Foreign Borrowers Rush to China’s Bond Market as Cheap Yuan Funding Gains Global Appeal
China’s onshore bond market is attracting growing interest from overseas issuers as low domestic interest rates make yuan funding increasingly competitive compared with borrowing in U.S. dollars and other major currencies. Sovereign borrowers such as Kazakhstan and Pakistan, alongside global financial institutions including Deutsche Bank and Morgan Stanley, have all tapped the market in recent months. Multinational companies with significant operations in China, such as Volkswagen and Henkel, have also joined the trend.
The momentum has translated into record issuance volumes. According to Moody’s, panda bond issuance reached a record 197.8 billion yuan in 2024 and remained elevated at 183.1 billion yuan in 2025. Activity has accelerated further this year, with issuance already surpassing 137 billion yuan by early June, representing an increase of more than 80% from the same period a year earlier. May alone recorded the highest issuance volume ever for that month.

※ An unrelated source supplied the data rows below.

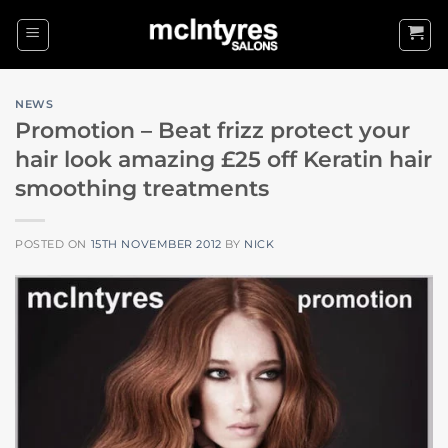
Skip
to
content
NEWS
Promotion – Beat frizz protect your
hair look amazing £25 off Keratin hair
smoothing treatments
POSTED ON
15TH NOVEMBER 2012
BY
NICK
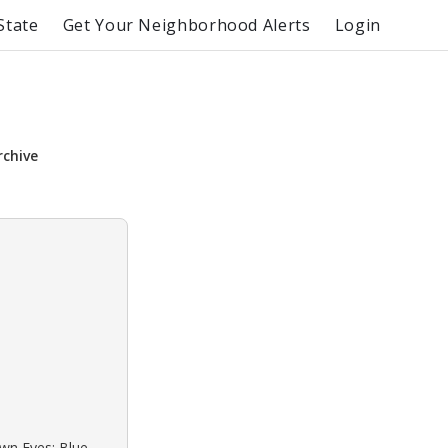
State
Get Your Neighborhood Alerts
Login
rchive
own Eyes: Blue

A key driver behind the surge is the substantial gap between borrowing costs in China and Western markets. While interest rates in the United States remain relatively high, China’s accommodative monetary policy and slower economic growth have pushed domestic borrowing costs near historic lows. Analysts estimate that many foreign issuers can secure yuan financing at coupon rates below 3%, creating meaningful savings compared with dollar-denominated debt.
According to Moody’s, foreign banks issuing panda bonds can borrow at rates of roughly 1.7% to 2.2%, compared with approximately 4.5% to 5.5% in dollar markets. The difference can translate into interest cost savings of two to three percentage points, making yuan funding an attractive option for institutions seeking lower-cost capital.

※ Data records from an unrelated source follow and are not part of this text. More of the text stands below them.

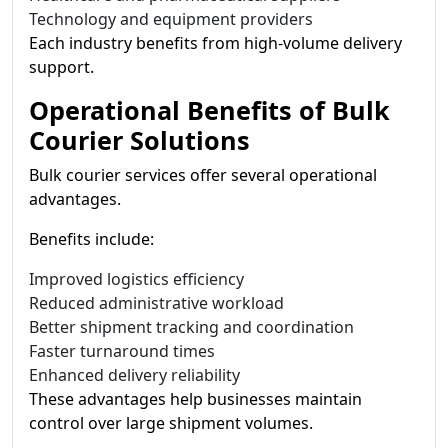
Technology and equipment providers
Each industry benefits from high-volume delivery
support.
Operational Benefits of Bulk
Courier Solutions
Bulk courier services offer several operational
advantages.
Benefits include:
Improved logistics efficiency
Reduced administrative workload
Better shipment tracking and coordination
Faster turnaround times
Enhanced delivery reliability
These advantages help businesses maintain
control over large shipment volumes.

Some analysts compare the yuan’s growing role to the Japanese yen’s historical position as a global funding currency. The combination of low interest rates and abundant liquidity has made the renminbi increasingly useful for international financing activities. Financial institutions are also expanding yuan liabilities and assets as global trade settlement in the Chinese currency continues to grow.
Beyond lower funding costs, regulatory changes have significantly improved the attractiveness of panda bonds. Historically, foreign issuers faced restrictions when attempting to move bond proceeds outside mainland China, limiting the market primarily to companies operating domestically. However, Beijing has gradually eased these constraints, allowing greater flexibility in how funds can be used and deployed internationally.
The policy shift is particularly important for sovereign borrowers that have limited domestic operations in China. Greater freedom to access and utilize yuan funding outside the mainland broadens the appeal of panda bonds and supports China’s long-term ambition of increasing the international use of its currency.
China’s latest measures further reinforce that objective. This week, the People’s Bank of China announced initiatives allowing overseas central banks and sovereign wealth funds to obtain yuan liquidity by using Chinese bonds as collateral. The move strengthens the infrastructure supporting offshore renminbi activity and expands the global financial ecosystem surrounding the currency.
Market participants view the expansion of panda bonds as part of a broader strategy to elevate the renminbi’s global role. Alongside efforts to promote yuan-based trade settlement, develop offshore RMB markets, and expand China’s cross-border payment systems, the growing bond market represents another step toward reducing reliance on traditional dollar-centered financial channels.
Looking ahead, analysts expect issuance activity to remain robust. Ample liquidity within China’s banking system, continued policy support from Beijing, and the prospect of relatively elevated interest rates in Western markets are likely to sustain demand. The main risks include a narrowing of interest-rate differentials, significant volatility in the yuan, or unexpected regulatory changes that could alter the economics of issuing panda bonds.